Every good mixtape has a story behind it and the deck I’m going to talk about today isn’t an exception. If I ever have to go down to one deck, it’s very likely going to be this one. It started almost a decade ago when I had a Bruna, Light of Alabaster deck. My Bruna deck was pretty good for the time – it would resolve the commander and very quickly smash opponents with commander damage. But my Bruna deck didn’t hold up to repeated game play. I felt like I had little agency and instead, the cards just played themselves, win or lose. So I shelved the deck even as I picked up new Auras here and there.
At some point I got it into my mind to build an Aboshan, Cephalid Emperor deck. The idea was to use cards like Magewright’s Stone to turn my commander into an Icy Manipulator while pairing him with tons of flying creatures. Archetype of Imagination and Gravitational Shift were in the pull pile, as were cards like Spirit Away and Flight of Fancy. I noticed that a ton of these cards were enchantments and more than a few were Auras. One was a creature with far too many lines of rules text. Hakim, Loreweaver.
I read the card. Then I reread it. After that, I knew that I was never going to build Aboshan. Instead I set about building mono-blue Aura Voltron.
Hakim, Loreweaver by Alex Ullman
Hakim’s first ability is worded such that you can activate it as long as there are no Auras on him. If you have three Auras in your graveyard you can activate Hakim, hold priority and do it again.
The result is you’ll end up with two Auras on your commander. This is useful for dealing with some of the more expensive haymakers like Eldrazi Conscription and Octopus Umbra. The ability also helps you rip through your library thanks to Rousing Read (which replaced Flight of Fancy) and Cartouche of Knowledge. Want to go on the offensive? Auramancer’s Guise does work and can help keep the cards flowing with Curiosity and Curious Obsession. But one of my favorite tricks with the deck involves various Control Magic effects.
Let’s get this out of the way: yes, Corrupted Conscience is in the deck. Yes, I have used it on my own commander to kill opponents. Finally, yes, one time I left a friend feeling dejected when I activated Hakim with both Corrupted Conscience and Eldrazi Conscription in the graveyard.

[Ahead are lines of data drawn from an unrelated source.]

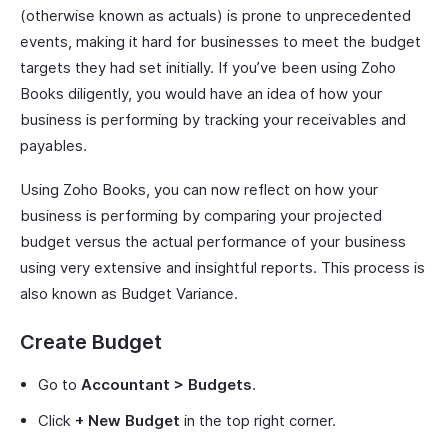
(otherwise known as actuals) is prone to unprecedented
events, making it hard for businesses to meet the budget
targets they had set initially. If you’ve been using Zoho
Books diligently, you would have an idea of how your
business is performing by tracking your receivables and
payables.
Using Zoho Books, you can now reflect on how your
business is performing by comparing your projected
budget versus the actual performance of your business
using very extensive and insightful reports. This process is
also known as Budget Variance.
Create Budget
Go to
Accountant > Budgets
.
Click
+ New Budget
in the top right corner.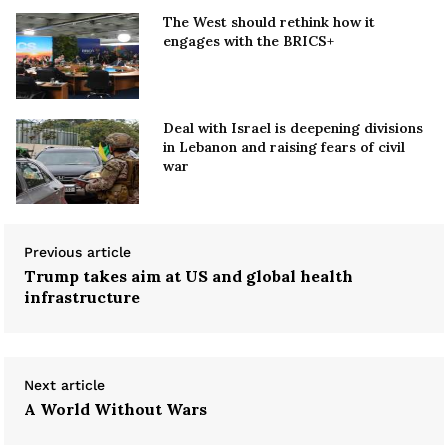
The West should rethink how it
engages with the BRICS+
Deal with Israel is deepening divisions
in Lebanon and raising fears of civil
war
Previous article
Trump takes aim at US and global health
infrastructure
Next article
A World Without Wars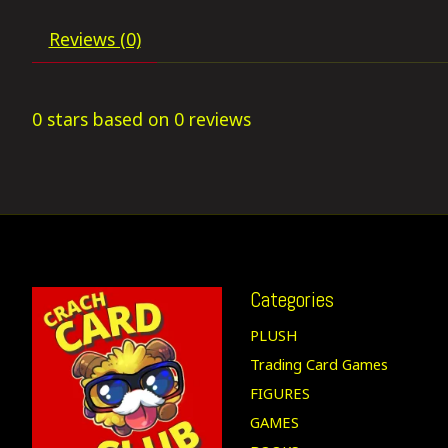
Reviews (0)
0
stars based on
0
reviews
Categories
PLUSH
Trading Card Games
FIGURES
GAMES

Anyway, you can use Hakim’s ability to get cards like Confiscate and Lay Claim out of the graveyard. Then with Crown of the Ages, you can move them around and take whatever permanent you want. Illusory Gains is a fun one in that you can bring it back with Hakim and then it gets passed around, giving you the last creature to enter the battlefield and a Hakim ready to go again.
There are more ways to mess with the battlefield. Perplexing Chimera is a card that can throw a wrench into any board state. Willbreaker works rather nicely with all your Auras but it truly shines with Shimmering Wings. Treachery is a card I’m lucky to have from my youth and it does some serious work here. Bring it back during your upkeep and end up mana neutral? Thank you, I will.

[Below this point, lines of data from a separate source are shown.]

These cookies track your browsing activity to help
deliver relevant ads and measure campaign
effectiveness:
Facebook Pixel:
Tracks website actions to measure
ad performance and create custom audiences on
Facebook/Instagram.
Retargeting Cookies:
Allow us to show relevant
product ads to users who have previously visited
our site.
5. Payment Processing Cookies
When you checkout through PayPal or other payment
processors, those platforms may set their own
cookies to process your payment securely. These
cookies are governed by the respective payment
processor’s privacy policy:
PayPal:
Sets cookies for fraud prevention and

Here are some of my favorite cards that I don’t see very often.
- Vanishing: When this is on Hakim, it can be very difficult to kill him and, thanks to the way phasing, works you get to keep all the Auras on him.
- Infiltrator’s Magemark: Let’s hope you don’t run into any Pramikon, Sky Rampart or Arcades, the Strategist decks.
- Portal of Sanctuary: If there was ever a card tailor made for Hakim, it’s this.
- Arcanum Wings: Shenanigans!
- Dreamscape Artist: In the early days of Pauper, this was my avatar on several message boards. The fact that it accelerates me and gets Auras into the graveyard is just gravy.
- Abjure: One mana counterspell that let’s me rebuy an Aura later? Sure.
I love my Hakim, Loreweaver deck. Every time a set comes out, I scour the card list for any new Aura options. Despite my affection, I’ve shied away from playing it on webcam due to the abundance of control-swapping effects, but rest assured that when in-person play is a thing again, I’m going to be bringing this one to the table.